The miracle of Christmas is that you get more than proof of God’s existence. You get the experience of God’s presence.
You always get your Christmas miracle. You get God with you.
God gives God. He withholds no good thing from you.
And the good things in life are not so much health, but holiness; not so much riches in this world, but relationship with God; not so much our plans, but His presence —and He withholds no good thing from us because the greatest things aren’t ever
things
.
He doesn’t withhold Jesus from you. Christ is all your good, and He is all yours, and this is always all your miracle.
No matter the barrenness you feel, you can always have as much of Jesus as you want.
Quietly, without drawing attention or fanfare, do something kind and gracious for someone in your home today.
God’s gifts put man’s best dreams to shame.
ELIZABETH BARRETT BROWNING
During what seasons of your life has God seemed most silent? Looking back, can you hear the quiet echoes of Him speaking, even during those times?
How have you sensed God’s presence —His glory sparks —around you lately?
Spend time basking in God’s presence, asking Him to fill your barren places with more of Himself.
Prepare the way for the LORD’s coming!
MATTHEW 3:3
In those days John the Baptist came to the Judean wilderness and began preaching. His message was, “Repent of your sins and turn to God, for the Kingdom of Heaven is near.” The prophet Isaiah was speaking about John when he said,
“He is a voice shouting in the wilderness,
‘Prepare the way for the LORD’s coming!
Clear the road for him!’”
MATTHEW 3:1-3
The Advent road cusps.
The glow of Christmas breaches over the horizon. Everywhere, the lights signal. The music, the music drifting in —harbingers of the King.
And if you listen, linger and listen, you can hear the forerunner, John the Baptist:
The King is coming, the Lord is coming.
The King’s herald is calling His coming, calling for the clearing of the road.
You have felt that road —how it can twist, right there in your gut. Expectations can ride like highwaymen, ransacking joy, killing relationships.
Performance bandits can choke mercilessly at the jugular, steal the riches of His grace.
The herald of the King calls to you in this moment to come away from the crush and the crowds, to come away to a space of stillness to be ready for the coming of the Lord.
In the wilderness there are few roads, so Christ is the only Way.
Rest here.
The wilderness offers you grace: we are most prepared for Christ, for Christmas, when we confess we are mostly not prepared.
Rest here.
There is only room in us when we are done with us.
There is no shame in trembling a bit at the drawing near of His coming.

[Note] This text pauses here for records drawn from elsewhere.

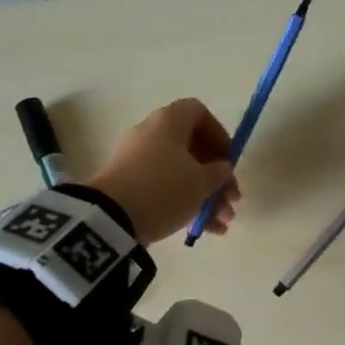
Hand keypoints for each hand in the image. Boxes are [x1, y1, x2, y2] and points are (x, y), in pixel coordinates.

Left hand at [89, 99, 238, 244]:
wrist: (112, 217)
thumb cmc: (165, 189)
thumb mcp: (201, 183)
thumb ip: (219, 173)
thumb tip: (220, 169)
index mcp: (169, 121)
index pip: (198, 113)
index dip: (219, 135)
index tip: (229, 162)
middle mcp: (151, 134)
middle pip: (192, 149)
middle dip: (217, 178)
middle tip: (232, 201)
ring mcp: (137, 161)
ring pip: (180, 174)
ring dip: (205, 198)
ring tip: (221, 225)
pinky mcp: (129, 185)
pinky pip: (164, 189)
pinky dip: (184, 205)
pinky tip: (203, 231)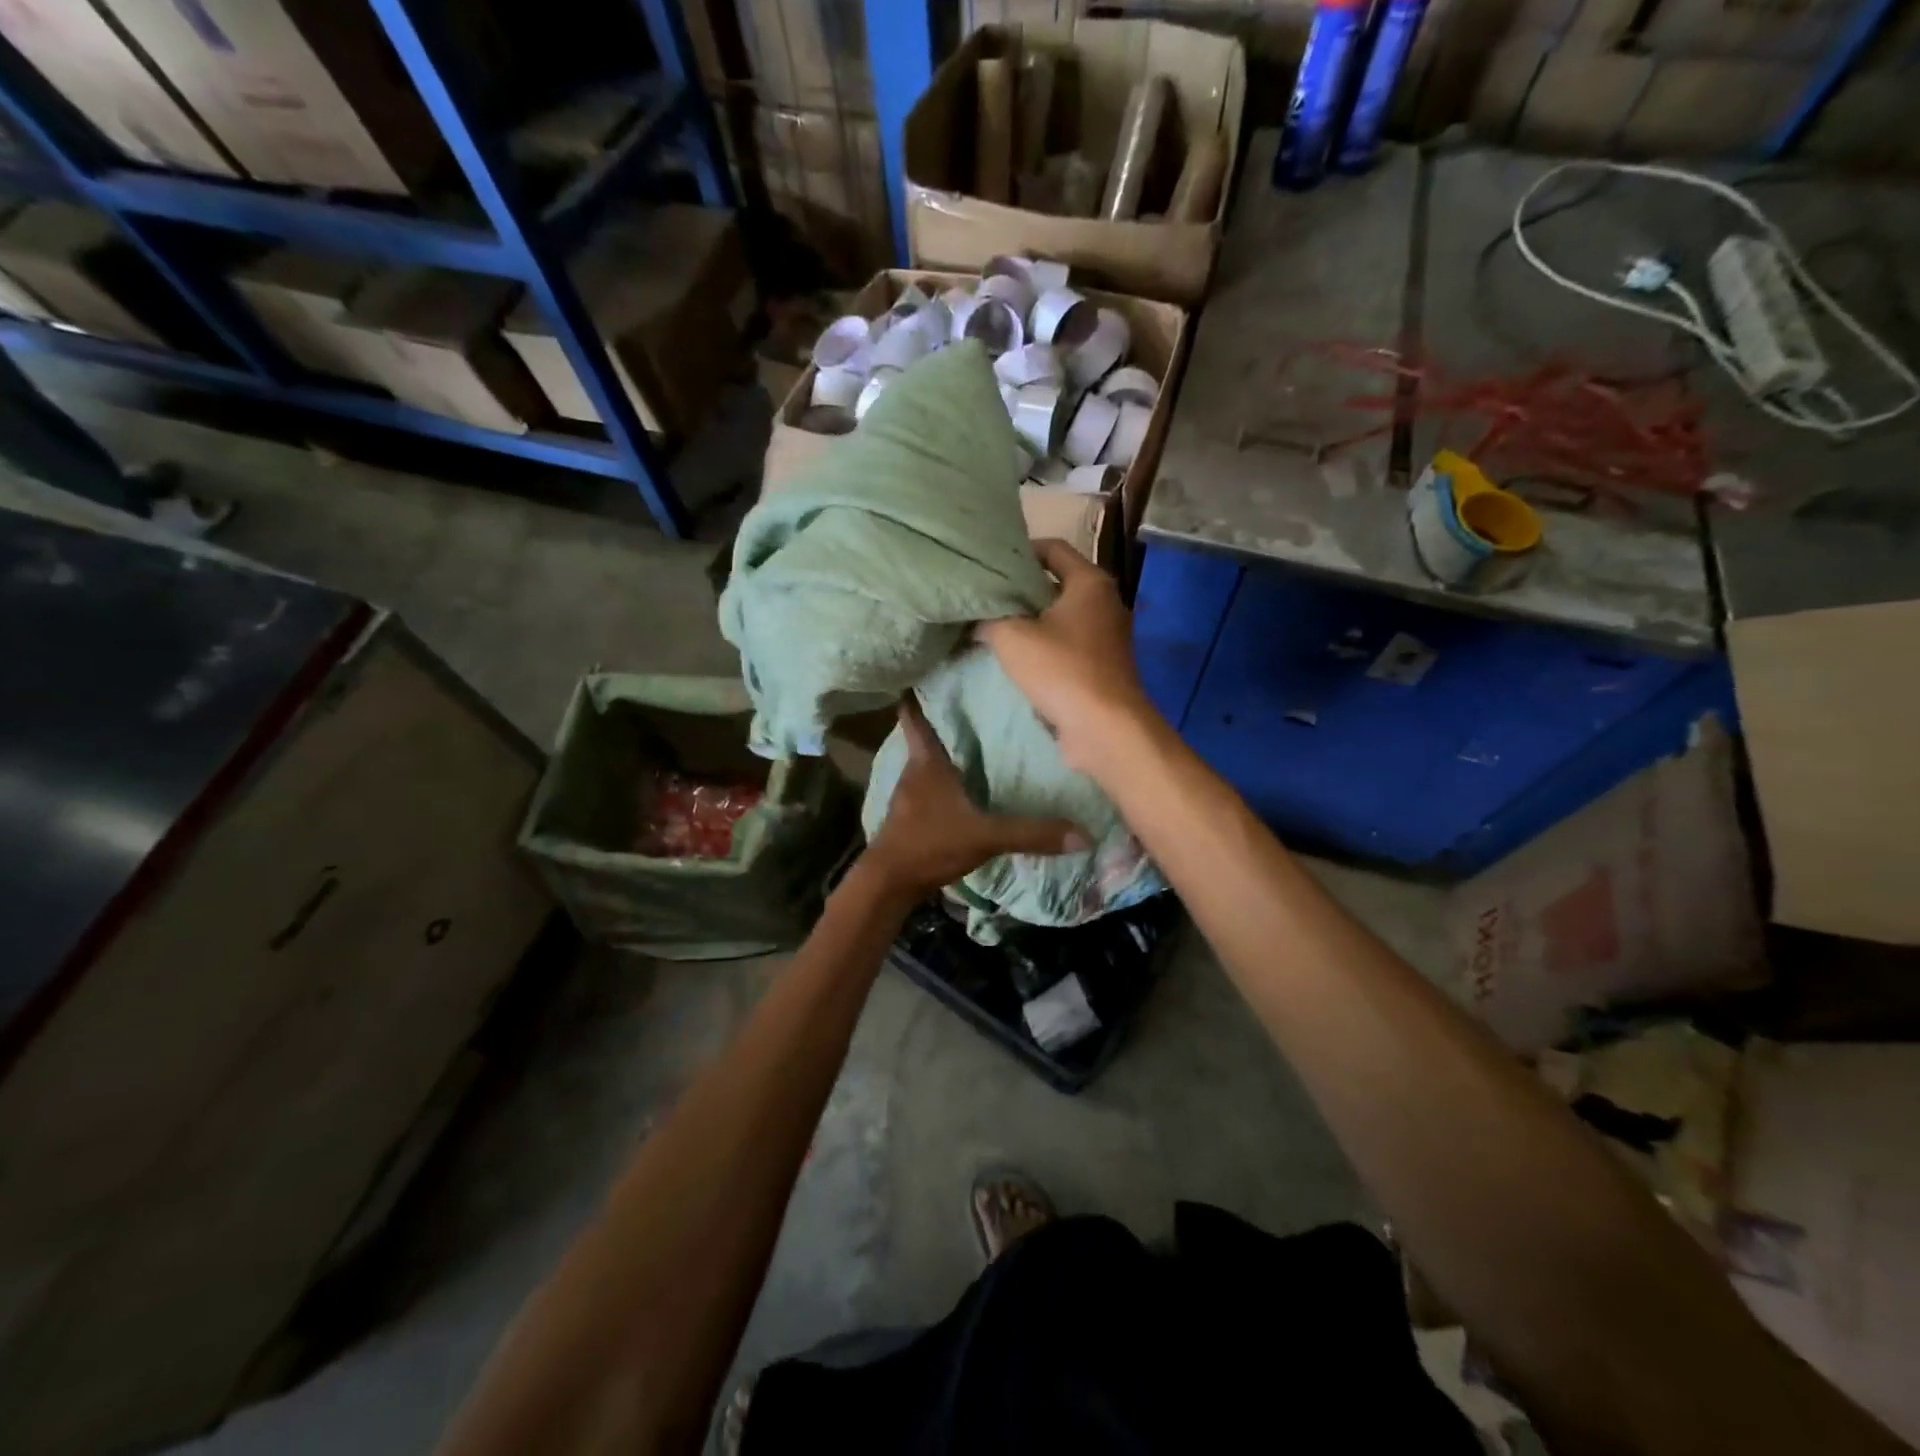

When you have a visitation from a holy God who breathes out stars beyond our galaxy and is white-flame purity, holy awe is apt. Walk barefoot a bit through your last days of Advent. We are sinners before a holy God. But the holy God who comes is your saving God, your rescuing God, your weight-carrying God, the Shekinah glory who always splits the blackness and unleashes captives free. “God cleanses and sanctifies us, comes to us with grace and love,” writes Dietrich Bonhoeffer. “God makes us happy, as only children can be happy.”